⟨
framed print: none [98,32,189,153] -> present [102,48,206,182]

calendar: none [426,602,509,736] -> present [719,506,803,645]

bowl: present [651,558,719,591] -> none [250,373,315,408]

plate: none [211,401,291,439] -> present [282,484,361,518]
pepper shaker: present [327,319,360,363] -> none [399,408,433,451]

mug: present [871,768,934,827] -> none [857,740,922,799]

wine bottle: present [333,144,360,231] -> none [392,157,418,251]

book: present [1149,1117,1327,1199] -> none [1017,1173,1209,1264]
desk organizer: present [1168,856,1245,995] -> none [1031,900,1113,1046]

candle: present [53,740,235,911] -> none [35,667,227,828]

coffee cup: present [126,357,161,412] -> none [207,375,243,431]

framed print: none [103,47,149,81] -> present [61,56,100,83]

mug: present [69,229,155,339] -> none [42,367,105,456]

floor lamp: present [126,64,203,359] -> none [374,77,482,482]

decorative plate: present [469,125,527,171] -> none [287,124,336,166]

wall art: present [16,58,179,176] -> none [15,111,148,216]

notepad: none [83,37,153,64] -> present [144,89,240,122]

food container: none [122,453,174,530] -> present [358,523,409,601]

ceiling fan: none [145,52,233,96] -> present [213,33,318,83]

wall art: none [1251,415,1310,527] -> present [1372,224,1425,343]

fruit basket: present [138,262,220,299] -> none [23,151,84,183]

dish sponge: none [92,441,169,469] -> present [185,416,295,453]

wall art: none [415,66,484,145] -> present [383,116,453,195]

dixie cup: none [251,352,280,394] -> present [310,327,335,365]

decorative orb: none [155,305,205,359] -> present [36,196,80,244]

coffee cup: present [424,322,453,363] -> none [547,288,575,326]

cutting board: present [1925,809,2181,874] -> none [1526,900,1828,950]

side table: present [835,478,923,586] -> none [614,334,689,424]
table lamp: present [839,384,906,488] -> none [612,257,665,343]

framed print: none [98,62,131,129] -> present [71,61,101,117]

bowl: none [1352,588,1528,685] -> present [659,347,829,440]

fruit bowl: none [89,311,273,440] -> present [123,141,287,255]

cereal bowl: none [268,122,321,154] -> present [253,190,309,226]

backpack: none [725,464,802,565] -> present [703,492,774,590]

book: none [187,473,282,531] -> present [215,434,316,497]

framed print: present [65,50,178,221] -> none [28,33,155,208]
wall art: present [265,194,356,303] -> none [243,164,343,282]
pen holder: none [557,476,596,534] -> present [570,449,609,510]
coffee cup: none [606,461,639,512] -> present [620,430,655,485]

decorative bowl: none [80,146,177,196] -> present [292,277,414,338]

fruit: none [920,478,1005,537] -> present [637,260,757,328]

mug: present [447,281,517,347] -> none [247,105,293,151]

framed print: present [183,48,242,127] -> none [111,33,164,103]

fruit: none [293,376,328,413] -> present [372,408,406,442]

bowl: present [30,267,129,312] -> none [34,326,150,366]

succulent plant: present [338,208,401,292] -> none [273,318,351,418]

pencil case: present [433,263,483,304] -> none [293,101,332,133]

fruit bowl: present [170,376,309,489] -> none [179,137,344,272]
⟩
Working through the records, find each line containing the word "coffee" and copy it.

coffee cup: present [126,357,161,412] -> none [207,375,243,431]
coffee cup: present [424,322,453,363] -> none [547,288,575,326]
coffee cup: none [606,461,639,512] -> present [620,430,655,485]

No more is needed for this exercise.